Posted by: Jodi | February 05, 2010 at 05:42 PM
The only quick suggestion I would have is look at the Oregon vote you recently posted on - what did folks there do to organize and win tax increases on corporations and the wealthy? It may be a small example but it would be a place to start. I assume the organizers didn't spend much time blogging.:)
Posted by: Alain | February 06, 2010 at 06:10 PM
Hi Jodi, I enjoyed looking at your chapter, thanks for posting it online!
My thesis "framing everyday experience: blogging as art" might be of interest to you.
I can forward it if you like.
It's a practice-based research (first person) project attempting to develop a blogging practice which transforms my relationship with my own neighbourhood.
I found that 'attention' (how to focus my own each day, and 'capture' it from my blog readers and correspondents) became a large theme in the blogs I carried out as my 'case studies'.

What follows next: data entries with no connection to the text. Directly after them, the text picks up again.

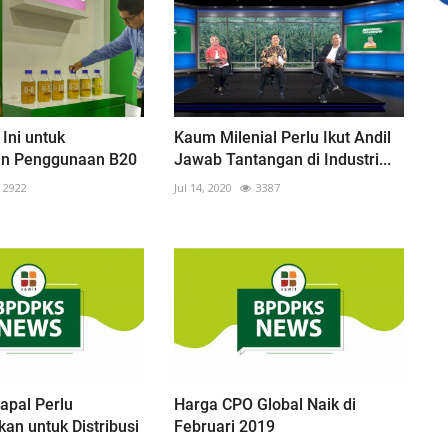
 Ini untuk
Kaum Milenial Perlu Ikut Andil
n Penggunaan B20
Jawab Tantangan di Industri...
2922
Jul 14, 2020
3387
apal Perlu
Harga CPO Global Naik di
an untuk Distribusi
Februari 2019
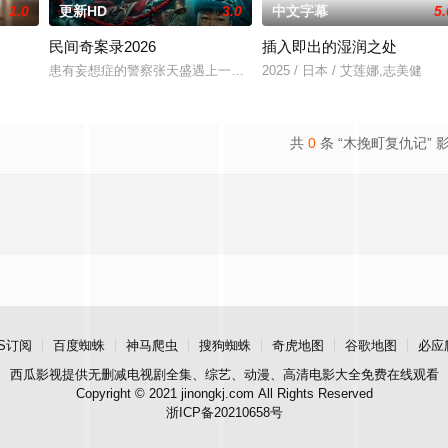
1.0
更新HD
3.0
中文字幕
5.
民间奇案录2026
插入即出的湿润之处
，火速成立“斩毒行动”专案组，借调警员安迪参战。首轮毒贩阿泰
患有妄想症的警察张天盛遇上一起离奇的神像杀人事件，勘案过程中，牵
2025 / 日本 / 艾莲娜,志美健
共
0
条 “木挽町复仇记” 
S订阅
百度蜘蛛
神马爬虫
搜狗蜘蛛
奇虎地图
谷歌地图
必应
西瓜影视
提供无删减电视剧全集、综艺、动漫、高清电影大全免费在线观看
Copyright © 2021 jinongkj.com All Rights Reserved
浙ICP备20210658号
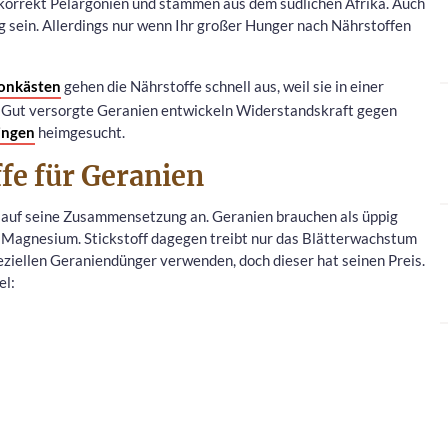
n korrekt Pelargonien und stammen aus dem südlichen Afrika. Auch
 sein. Allerdings nur wenn Ihr großer Hunger nach Nährstoffen
konkästen
gehen die Nährstoffe schnell aus, weil sie in einer
 Gut versorgte Geranien entwickeln Widerstandskraft gegen
ingen
heimgesucht.
fe für Geranien
 auf seine Zusammensetzung an. Geranien brauchen als üppig
Magnesium. Stickstoff dagegen treibt nur das Blätterwachstum
eziellen Geraniendünger verwenden, doch dieser hat seinen Preis.
el:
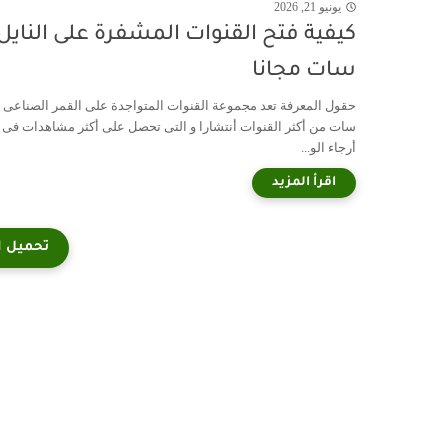
يونيو 21, 2026
كيفية فتح القنوات المشفرة على النايل
سات مجانا
حقول المعرفة تعد مجموعة القنوات المتواجدة على القمر الصناعى ن
سات من أكثر القنوات أنتشارا و التى تحصل على أكثر مشاهدات فى 
أرجاء الو...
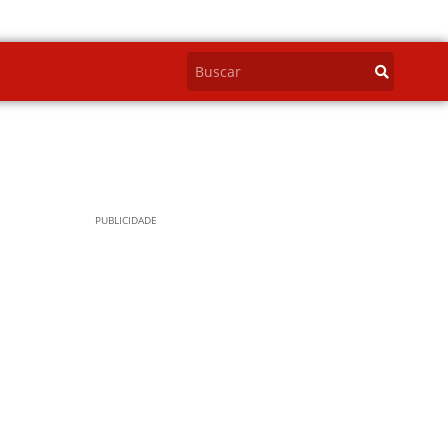
PUBLICIDADE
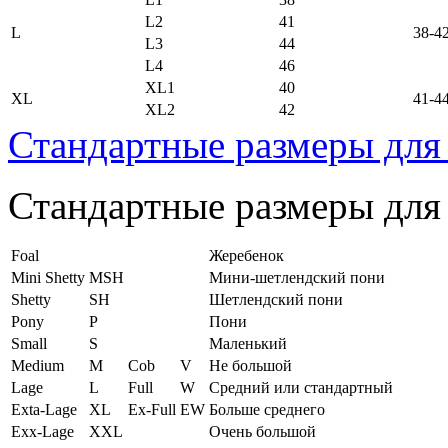
L2
41
L
38-4
L3
44
L4
46
XL1
40
XL
41-4
XL2
42
Стандартные размеры для
Стандартные размеры для
Foal
Жеребенок
Mini Shetty
MSH
Мини-шетлендский пони
Shetty
SH
Шетлендский пони
Pony
P
Пони
Small
S
Маленький
Medium
M
Cob
V
Не большой
Lage
L
Full
W
Средний или стандартный
Exta-Lage
XL
Ex-Full
EW
Больше среднего
Exx-Lage
XXL
Очень большой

Thinking about the way you open your chapter -- I feel that the accusation, that blogs are 'inflicted' on poor old internet users, isn't thrown around as much any more. This may be due to the fact (?) that the mass desire to share personal info online has somewhat shifted to more collective platforms (like f-book) where reader-consent is implied by signing up ...
Posted by: Lucas | February 09, 2010 at 09:04 PM
@Jodi
'Cyborg' in the title of the book is misleading; it just basically means "machine dependency/addiction".
The author describes himself as some sort of mixture between philosophy, anthropology and Lacanian psychoanalysis, if I remember correctly. It's a work apparently based on a doctorate or something like that, so it's more academic than most of Žižek's work, but still very readable. Speaking as someone who started playing video games probably at the same time as I started walking I judge it to be theoretically very good (at least the first third that I've actually read). It also came out at Short Circuits, the book series edited by Žižek, that's how I found it. There's a link on my blog to the pdf, if you're interested.
And yeah, I know there's always drek to shift through :) But that becomes a problem when one wants to get a broader picture of what's happening on a particular intellectual scene.